Review by Sukhdev Sandhu



Jeremy Hardy v The Israeli Army

Nick Nolte may be a pretty fearsome enemy to have breathing down your face, but he's as nothing compared to the Israeli army that Jeremy Hardy takes on in Leila Sansour's striking new documentary, Jeremy Hardy Versus the Israeli Army. The comedian and broadcaster, long renowned as one of the most politically engaged performers on a comedy circuit that has long shed its aspirations to being "alternative" or oppositional, fronts a film about the work of the International Solidarity Movement in campaigning against the occupation of the West Bank.

Yet he's sceptical at first and believes that the protesters are "living out some vainglorious fantasy about their own lives". Soon, though, he sees maternity hospitals that have been shelled, live gun-rounds fired towards his friends, huge swathes of Bethlehem cordoned off or bombed. He loses his voice, but comes to value the bravery he sees not only among the protesters but also among the Palestinians whose daily lives have been deformed for decades. In contrast to Elia Suleiman's Divine Intervention last year, which used irony and surrealism to convey the strangeness of the West Bank, Hardy, an outsider, talks of his shock and anger.

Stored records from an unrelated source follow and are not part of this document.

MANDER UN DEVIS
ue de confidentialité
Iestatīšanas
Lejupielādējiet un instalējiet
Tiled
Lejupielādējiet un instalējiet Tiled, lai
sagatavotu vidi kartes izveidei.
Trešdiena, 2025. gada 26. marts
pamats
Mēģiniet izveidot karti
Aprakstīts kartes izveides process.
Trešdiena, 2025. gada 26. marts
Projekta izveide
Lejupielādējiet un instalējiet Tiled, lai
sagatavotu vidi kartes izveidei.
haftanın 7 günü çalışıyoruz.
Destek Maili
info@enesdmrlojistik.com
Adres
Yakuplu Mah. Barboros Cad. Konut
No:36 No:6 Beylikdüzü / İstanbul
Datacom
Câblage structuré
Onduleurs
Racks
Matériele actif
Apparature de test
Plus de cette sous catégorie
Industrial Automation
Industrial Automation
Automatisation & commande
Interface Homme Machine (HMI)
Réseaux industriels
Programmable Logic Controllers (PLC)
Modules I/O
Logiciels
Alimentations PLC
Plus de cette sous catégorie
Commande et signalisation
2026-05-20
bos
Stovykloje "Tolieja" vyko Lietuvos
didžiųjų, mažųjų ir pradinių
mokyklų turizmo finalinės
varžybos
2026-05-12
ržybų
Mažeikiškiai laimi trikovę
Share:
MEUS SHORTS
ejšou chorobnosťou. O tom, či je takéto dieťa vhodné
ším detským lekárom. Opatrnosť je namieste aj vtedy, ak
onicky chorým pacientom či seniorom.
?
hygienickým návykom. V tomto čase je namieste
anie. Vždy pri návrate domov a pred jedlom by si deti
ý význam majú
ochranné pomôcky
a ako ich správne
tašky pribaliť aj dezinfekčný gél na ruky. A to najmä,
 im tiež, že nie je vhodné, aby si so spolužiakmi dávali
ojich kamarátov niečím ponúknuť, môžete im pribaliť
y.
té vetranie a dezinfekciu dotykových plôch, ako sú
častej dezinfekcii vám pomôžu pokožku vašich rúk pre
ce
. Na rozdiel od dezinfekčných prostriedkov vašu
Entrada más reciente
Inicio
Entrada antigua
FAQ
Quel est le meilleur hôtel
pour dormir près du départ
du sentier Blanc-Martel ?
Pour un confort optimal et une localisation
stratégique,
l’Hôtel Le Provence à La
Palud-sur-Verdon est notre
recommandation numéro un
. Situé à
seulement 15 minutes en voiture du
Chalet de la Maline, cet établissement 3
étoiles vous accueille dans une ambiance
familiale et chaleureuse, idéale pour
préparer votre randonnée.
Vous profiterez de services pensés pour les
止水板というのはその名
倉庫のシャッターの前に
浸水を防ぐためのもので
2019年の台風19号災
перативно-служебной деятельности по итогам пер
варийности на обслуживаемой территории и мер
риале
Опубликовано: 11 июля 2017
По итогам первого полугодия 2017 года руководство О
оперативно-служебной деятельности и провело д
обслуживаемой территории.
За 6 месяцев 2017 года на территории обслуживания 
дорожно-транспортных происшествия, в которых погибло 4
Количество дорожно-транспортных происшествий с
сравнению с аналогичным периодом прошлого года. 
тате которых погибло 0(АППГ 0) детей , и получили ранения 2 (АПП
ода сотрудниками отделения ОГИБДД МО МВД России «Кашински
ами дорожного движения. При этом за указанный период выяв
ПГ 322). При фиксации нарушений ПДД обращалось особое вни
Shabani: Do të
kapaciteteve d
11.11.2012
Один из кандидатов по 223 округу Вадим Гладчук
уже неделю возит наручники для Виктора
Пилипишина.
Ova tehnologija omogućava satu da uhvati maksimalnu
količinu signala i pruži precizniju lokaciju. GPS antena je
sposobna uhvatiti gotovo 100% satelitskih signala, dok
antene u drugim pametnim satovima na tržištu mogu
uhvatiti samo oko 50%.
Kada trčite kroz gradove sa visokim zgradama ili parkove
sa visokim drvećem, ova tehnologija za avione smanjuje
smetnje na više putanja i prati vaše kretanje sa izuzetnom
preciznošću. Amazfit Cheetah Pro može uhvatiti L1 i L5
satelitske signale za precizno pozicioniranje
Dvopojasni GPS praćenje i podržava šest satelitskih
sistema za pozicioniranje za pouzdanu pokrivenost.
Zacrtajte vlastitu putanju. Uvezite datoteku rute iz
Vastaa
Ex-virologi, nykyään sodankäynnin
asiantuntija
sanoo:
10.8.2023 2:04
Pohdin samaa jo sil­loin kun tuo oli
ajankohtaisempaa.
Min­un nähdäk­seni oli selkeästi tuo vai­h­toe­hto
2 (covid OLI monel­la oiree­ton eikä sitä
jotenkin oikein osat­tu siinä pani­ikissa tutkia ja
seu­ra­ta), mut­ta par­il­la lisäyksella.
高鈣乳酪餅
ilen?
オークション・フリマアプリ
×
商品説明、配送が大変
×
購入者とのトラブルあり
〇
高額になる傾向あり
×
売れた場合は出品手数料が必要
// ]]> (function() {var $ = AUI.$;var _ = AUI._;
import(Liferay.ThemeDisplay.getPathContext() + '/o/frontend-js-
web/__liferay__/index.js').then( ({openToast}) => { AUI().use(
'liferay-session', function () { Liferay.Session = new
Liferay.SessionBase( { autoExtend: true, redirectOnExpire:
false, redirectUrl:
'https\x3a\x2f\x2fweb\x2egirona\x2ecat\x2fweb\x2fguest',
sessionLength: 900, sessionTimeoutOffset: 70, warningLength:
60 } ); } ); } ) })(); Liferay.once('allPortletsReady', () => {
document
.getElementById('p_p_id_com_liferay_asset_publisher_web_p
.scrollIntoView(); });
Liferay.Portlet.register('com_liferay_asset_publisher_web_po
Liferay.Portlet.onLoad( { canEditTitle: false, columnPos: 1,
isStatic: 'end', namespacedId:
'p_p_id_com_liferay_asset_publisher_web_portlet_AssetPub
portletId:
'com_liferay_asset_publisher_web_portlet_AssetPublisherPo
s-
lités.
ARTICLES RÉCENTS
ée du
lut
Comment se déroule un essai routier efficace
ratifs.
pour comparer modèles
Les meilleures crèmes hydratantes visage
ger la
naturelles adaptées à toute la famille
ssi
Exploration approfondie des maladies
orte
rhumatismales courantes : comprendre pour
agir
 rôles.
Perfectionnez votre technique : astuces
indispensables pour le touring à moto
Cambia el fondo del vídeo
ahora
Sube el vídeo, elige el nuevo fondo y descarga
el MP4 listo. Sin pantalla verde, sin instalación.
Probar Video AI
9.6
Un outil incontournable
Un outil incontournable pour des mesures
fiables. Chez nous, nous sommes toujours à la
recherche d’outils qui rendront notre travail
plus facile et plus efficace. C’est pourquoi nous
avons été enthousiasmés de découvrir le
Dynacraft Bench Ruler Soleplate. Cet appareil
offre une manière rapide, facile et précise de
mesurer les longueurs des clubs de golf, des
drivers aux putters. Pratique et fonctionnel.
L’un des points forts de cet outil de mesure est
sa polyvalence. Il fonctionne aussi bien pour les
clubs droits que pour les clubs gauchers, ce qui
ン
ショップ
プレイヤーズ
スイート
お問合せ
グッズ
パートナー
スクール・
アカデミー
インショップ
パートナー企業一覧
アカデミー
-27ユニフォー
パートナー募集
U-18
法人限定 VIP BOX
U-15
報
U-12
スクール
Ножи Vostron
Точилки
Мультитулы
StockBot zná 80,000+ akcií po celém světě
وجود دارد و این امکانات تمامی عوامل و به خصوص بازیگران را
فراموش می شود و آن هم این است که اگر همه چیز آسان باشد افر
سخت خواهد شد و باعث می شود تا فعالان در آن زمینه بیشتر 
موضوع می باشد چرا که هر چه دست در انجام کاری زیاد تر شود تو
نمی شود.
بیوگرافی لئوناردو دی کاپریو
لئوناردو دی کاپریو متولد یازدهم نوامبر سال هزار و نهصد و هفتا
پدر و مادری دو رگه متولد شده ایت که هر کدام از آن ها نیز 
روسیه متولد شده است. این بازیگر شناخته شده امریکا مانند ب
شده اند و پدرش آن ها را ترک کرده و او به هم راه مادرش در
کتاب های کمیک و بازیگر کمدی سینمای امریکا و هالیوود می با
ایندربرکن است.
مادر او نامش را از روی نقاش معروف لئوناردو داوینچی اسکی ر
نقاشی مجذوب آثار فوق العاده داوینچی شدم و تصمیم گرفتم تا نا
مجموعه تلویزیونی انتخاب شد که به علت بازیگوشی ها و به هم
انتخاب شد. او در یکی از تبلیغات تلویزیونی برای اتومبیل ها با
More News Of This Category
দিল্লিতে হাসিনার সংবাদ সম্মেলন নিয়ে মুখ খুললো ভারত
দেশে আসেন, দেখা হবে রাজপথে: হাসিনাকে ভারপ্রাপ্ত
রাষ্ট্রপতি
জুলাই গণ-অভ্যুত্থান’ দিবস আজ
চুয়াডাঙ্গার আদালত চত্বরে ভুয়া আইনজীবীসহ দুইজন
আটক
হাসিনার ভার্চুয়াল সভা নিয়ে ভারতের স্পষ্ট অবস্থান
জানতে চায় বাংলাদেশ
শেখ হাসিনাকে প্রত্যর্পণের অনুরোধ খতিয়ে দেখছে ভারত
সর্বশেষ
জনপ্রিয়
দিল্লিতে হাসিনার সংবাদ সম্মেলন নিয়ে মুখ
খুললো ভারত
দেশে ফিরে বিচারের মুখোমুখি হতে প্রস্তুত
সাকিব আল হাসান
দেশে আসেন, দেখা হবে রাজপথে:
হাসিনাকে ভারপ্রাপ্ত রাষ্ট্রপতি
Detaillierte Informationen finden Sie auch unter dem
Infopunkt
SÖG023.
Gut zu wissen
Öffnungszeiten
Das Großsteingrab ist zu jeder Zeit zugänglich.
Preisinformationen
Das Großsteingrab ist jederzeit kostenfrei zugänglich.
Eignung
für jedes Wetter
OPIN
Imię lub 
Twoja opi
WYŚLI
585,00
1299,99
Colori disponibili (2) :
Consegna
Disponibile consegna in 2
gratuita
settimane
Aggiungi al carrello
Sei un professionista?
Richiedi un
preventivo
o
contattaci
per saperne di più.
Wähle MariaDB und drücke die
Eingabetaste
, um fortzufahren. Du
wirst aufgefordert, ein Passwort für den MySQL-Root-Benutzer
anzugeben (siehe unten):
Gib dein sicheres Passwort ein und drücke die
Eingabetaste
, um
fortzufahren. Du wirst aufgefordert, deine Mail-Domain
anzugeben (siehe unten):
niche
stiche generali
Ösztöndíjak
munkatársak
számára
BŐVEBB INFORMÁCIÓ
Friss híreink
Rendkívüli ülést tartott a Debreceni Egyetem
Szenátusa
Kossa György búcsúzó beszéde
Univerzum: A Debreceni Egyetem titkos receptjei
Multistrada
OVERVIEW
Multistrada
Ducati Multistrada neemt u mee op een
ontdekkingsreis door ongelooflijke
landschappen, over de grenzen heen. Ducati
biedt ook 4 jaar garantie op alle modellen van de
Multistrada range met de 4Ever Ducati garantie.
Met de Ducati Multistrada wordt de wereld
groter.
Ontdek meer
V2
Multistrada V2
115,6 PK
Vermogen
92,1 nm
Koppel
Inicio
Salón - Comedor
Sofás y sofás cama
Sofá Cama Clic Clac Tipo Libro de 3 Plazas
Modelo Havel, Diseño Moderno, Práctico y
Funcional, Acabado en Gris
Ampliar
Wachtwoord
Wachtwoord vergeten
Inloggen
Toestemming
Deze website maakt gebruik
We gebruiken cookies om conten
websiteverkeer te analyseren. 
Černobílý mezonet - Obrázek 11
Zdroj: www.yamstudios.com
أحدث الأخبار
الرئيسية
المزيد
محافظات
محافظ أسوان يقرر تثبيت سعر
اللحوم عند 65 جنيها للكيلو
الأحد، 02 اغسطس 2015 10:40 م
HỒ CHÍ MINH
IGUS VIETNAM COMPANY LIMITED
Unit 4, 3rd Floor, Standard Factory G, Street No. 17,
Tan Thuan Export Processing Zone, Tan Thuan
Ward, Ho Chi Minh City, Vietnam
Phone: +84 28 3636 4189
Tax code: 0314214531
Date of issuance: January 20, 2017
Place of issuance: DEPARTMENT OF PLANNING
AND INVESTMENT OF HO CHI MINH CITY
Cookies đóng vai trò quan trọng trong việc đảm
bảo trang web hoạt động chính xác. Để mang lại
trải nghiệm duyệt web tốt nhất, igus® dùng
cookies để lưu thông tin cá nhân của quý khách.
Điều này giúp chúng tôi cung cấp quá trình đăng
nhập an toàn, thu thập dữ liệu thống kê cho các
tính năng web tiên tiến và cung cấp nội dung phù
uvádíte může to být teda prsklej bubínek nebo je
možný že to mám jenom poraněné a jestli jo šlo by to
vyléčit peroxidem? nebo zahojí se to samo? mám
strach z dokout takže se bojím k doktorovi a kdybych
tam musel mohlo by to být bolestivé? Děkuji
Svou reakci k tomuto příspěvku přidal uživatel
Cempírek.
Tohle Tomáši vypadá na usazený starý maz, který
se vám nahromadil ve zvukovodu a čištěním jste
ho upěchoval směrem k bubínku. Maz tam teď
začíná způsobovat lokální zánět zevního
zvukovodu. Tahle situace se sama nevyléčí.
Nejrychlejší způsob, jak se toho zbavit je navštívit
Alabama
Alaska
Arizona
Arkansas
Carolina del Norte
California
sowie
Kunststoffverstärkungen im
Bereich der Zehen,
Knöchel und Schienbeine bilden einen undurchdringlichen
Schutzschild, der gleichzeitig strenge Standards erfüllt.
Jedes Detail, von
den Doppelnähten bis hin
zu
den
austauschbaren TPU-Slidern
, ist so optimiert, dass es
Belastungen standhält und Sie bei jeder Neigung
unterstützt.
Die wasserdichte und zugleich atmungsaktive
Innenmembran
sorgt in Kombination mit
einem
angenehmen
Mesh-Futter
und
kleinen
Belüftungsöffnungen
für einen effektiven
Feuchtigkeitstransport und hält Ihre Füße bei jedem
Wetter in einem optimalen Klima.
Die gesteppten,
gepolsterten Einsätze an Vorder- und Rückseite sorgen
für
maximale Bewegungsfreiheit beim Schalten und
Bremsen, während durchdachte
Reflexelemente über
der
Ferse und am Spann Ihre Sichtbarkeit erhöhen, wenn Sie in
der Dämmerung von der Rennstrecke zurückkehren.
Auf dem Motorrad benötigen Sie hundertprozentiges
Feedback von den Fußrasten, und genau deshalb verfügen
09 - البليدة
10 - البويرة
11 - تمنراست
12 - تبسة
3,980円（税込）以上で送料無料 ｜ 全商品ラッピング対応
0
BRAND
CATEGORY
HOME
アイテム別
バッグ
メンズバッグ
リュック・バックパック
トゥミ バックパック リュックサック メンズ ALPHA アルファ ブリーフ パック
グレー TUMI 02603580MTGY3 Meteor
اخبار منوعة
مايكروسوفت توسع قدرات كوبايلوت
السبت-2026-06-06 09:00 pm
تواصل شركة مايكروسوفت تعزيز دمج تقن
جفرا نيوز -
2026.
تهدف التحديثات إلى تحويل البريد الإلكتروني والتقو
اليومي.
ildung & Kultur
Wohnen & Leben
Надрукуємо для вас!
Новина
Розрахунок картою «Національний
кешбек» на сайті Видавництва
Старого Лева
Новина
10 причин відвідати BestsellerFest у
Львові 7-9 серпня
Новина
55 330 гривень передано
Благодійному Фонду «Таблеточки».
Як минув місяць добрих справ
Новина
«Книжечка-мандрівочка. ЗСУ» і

The film, some of it shot illegally, has an urgent, guerrilla feel to it. It resembles a work-in-progress, just like the ISM campaign itself. Self-funded and now widely released despite being passed over by TV schedulers, it's an expression of the same idealism it heralds in those people, young and old, students and businessmen, Israelis and non-Israelis, who risk their lives to stand up for what they believe in.

Dedicated to the young peace campaigner Rachel Corrie, who was killed earlier this year, Sansour's film will appeal to all Michael Moore fans, but it also has considerable break-out potential. It's an urgent, revelatory work, an utterly compelling paean to the idea of freedom itself.